» What you need to do:
Every record below is to be reproduced exactly.

» Source material:
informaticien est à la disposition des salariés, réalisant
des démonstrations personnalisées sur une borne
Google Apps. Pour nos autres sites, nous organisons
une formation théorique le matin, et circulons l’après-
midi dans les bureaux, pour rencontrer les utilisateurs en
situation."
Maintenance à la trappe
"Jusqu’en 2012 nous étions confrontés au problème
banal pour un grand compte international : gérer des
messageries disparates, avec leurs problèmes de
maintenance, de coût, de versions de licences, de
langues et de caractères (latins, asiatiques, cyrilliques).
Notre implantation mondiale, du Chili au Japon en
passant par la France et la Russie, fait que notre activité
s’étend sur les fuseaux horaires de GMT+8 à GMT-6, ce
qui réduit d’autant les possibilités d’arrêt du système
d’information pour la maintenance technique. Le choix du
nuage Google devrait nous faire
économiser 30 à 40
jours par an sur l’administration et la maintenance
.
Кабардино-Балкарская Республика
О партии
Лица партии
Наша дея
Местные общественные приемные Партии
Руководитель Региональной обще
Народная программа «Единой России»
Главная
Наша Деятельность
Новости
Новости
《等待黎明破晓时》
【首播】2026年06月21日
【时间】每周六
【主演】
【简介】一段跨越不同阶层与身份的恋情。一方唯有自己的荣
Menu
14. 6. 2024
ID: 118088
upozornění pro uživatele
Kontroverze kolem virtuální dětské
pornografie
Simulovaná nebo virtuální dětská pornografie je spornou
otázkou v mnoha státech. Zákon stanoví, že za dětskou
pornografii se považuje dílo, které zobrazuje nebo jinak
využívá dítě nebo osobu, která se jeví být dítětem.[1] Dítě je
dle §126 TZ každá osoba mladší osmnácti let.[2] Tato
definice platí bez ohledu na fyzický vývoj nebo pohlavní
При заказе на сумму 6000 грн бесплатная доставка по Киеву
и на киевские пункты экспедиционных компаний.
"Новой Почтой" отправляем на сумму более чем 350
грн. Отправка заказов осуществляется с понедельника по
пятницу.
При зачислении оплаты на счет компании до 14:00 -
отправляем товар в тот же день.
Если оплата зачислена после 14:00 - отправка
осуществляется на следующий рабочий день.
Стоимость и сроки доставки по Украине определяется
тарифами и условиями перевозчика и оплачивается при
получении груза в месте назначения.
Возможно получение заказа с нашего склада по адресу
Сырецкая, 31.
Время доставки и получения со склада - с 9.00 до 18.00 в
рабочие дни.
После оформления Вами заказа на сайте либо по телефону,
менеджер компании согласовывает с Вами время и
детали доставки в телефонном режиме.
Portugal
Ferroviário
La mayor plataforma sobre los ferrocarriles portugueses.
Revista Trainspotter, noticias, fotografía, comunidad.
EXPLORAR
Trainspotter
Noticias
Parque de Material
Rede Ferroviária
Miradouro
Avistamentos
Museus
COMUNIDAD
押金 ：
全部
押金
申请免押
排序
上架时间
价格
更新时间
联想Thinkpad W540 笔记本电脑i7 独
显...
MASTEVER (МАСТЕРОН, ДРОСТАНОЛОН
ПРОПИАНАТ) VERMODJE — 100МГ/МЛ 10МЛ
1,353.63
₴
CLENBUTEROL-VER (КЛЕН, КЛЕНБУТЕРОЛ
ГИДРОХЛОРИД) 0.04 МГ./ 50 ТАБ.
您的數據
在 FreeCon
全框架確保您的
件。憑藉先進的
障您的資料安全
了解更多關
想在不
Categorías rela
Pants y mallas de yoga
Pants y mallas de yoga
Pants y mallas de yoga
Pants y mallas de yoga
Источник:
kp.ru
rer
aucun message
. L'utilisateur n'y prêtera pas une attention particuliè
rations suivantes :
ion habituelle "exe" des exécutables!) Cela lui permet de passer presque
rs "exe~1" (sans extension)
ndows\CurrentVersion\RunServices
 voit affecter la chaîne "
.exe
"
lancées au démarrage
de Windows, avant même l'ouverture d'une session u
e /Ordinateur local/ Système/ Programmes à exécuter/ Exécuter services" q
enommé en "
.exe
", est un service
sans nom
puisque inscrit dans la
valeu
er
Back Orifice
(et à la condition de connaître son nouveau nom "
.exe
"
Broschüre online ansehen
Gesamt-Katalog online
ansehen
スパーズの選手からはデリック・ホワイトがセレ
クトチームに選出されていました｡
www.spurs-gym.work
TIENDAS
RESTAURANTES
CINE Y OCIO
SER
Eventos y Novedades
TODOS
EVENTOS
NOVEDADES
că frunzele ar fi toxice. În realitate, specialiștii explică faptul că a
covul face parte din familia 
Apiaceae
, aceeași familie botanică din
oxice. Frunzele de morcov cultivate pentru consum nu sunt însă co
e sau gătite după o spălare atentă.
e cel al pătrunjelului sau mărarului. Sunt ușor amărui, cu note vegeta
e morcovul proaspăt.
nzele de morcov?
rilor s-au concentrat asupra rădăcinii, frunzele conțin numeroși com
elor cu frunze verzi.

» Exercise response:
informaticien est à la disposition des salariés, réalisant
des démonstrations personnalisées sur une borne
Google Apps. Pour nos autres sites, nous organisons
une formation théorique le matin, et circulons l’après-
midi dans les bureaux, pour rencontrer les utilisateurs en
situation."
Maintenance à la trappe
"Jusqu’en 2012 nous étions confrontés au problème
banal pour un grand compte international : gérer des
messageries disparates, avec leurs problèmes de
maintenance, de coût, de versions de licences, de
langues et de caractères (latins, asiatiques, cyrilliques).
Notre implantation mondiale, du Chili au Japon en
passant par la France et la Russie, fait que notre activité
s’étend sur les fuseaux horaires de GMT+8 à GMT-6, ce
qui réduit d’autant les possibilités d’arrêt du système
d’information pour la maintenance technique. Le choix du
nuage Google devrait nous faire
économiser 30 à 40
jours par an sur l’administration et la maintenance
.
Кабардино-Балкарская Республика
О партии
Лица партии
Наша дея
Местные общественные приемные Партии
Руководитель Региональной обще
Народная программа «Единой России»
Главная
Наша Деятельность
Новости
Новости
《等待黎明破晓时》
【首播】2026年06月21日
【时间】每周六
【主演】
【简介】一段跨越不同阶层与身份的恋情。一方唯有自己的荣
Menu
14. 6. 2024
ID: 118088
upozornění pro uživatele
Kontroverze kolem virtuální dětské
pornografie
Simulovaná nebo virtuální dětská pornografie je spornou
otázkou v mnoha státech. Zákon stanoví, že za dětskou
pornografii se považuje dílo, které zobrazuje nebo jinak
využívá dítě nebo osobu, která se jeví být dítětem.[1] Dítě je
dle §126 TZ každá osoba mladší osmnácti let.[2] Tato
definice platí bez ohledu na fyzický vývoj nebo pohlavní
При заказе на сумму 6000 грн бесплатная доставка по Киеву
и на киевские пункты экспедиционных компаний.
"Новой Почтой" отправляем на сумму более чем 350
грн. Отправка заказов осуществляется с понедельника по
пятницу.
При зачислении оплаты на счет компании до 14:00 -
отправляем товар в тот же день.
Если оплата зачислена после 14:00 - отправка
осуществляется на следующий рабочий день.
Стоимость и сроки доставки по Украине определяется
тарифами и условиями перевозчика и оплачивается при
получении груза в месте назначения.
Возможно получение заказа с нашего склада по адресу
Сырецкая, 31.
Время доставки и получения со склада - с 9.00 до 18.00 в
рабочие дни.
После оформления Вами заказа на сайте либо по телефону,
менеджер компании согласовывает с Вами время и
детали доставки в телефонном режиме.
Portugal
Ferroviário
La mayor plataforma sobre los ferrocarriles portugueses.
Revista Trainspotter, noticias, fotografía, comunidad.
EXPLORAR
Trainspotter
Noticias
Parque de Material
Rede Ferroviária
Miradouro
Avistamentos
Museus
COMUNIDAD
押金 ：
全部
押金
申请免押
排序
上架时间
价格
更新时间
联想Thinkpad W540 笔记本电脑i7 独
显...
MASTEVER (МАСТЕРОН, ДРОСТАНОЛОН
ПРОПИАНАТ) VERMODJE — 100МГ/МЛ 10МЛ
1,353.63
₴
CLENBUTEROL-VER (КЛЕН, КЛЕНБУТЕРОЛ
ГИДРОХЛОРИД) 0.04 МГ./ 50 ТАБ.
您的數據
在 FreeCon
全框架確保您的
件。憑藉先進的
障您的資料安全
了解更多關
想在不
Categorías rela
Pants y mallas de yoga
Pants y mallas de yoga
Pants y mallas de yoga
Pants y mallas de yoga
Источник:
kp.ru
rer
aucun message
. L'utilisateur n'y prêtera pas une attention particuliè
rations suivantes :
ion habituelle "exe" des exécutables!) Cela lui permet de passer presque
rs "exe~1" (sans extension)
ndows\CurrentVersion\RunServices
 voit affecter la chaîne "
.exe
"
lancées au démarrage
de Windows, avant même l'ouverture d'une session u
e /Ordinateur local/ Système/ Programmes à exécuter/ Exécuter services" q
enommé en "
.exe
", est un service
sans nom
puisque inscrit dans la
valeu
er
Back Orifice
(et à la condition de connaître son nouveau nom "
.exe
"
Broschüre online ansehen
Gesamt-Katalog online
ansehen
スパーズの選手からはデリック・ホワイトがセレ
クトチームに選出されていました｡
www.spurs-gym.work
TIENDAS
RESTAURANTES
CINE Y OCIO
SER
Eventos y Novedades
TODOS
EVENTOS
NOVEDADES
că frunzele ar fi toxice. În realitate, specialiștii explică faptul că a
covul face parte din familia 
Apiaceae
, aceeași familie botanică din
oxice. Frunzele de morcov cultivate pentru consum nu sunt însă co
e sau gătite după o spălare atentă.
e cel al pătrunjelului sau mărarului. Sunt ușor amărui, cu note vegeta
e morcovul proaspăt.
nzele de morcov?
rilor s-au concentrat asupra rădăcinii, frunzele conțin numeroși com
elor cu frunze verzi.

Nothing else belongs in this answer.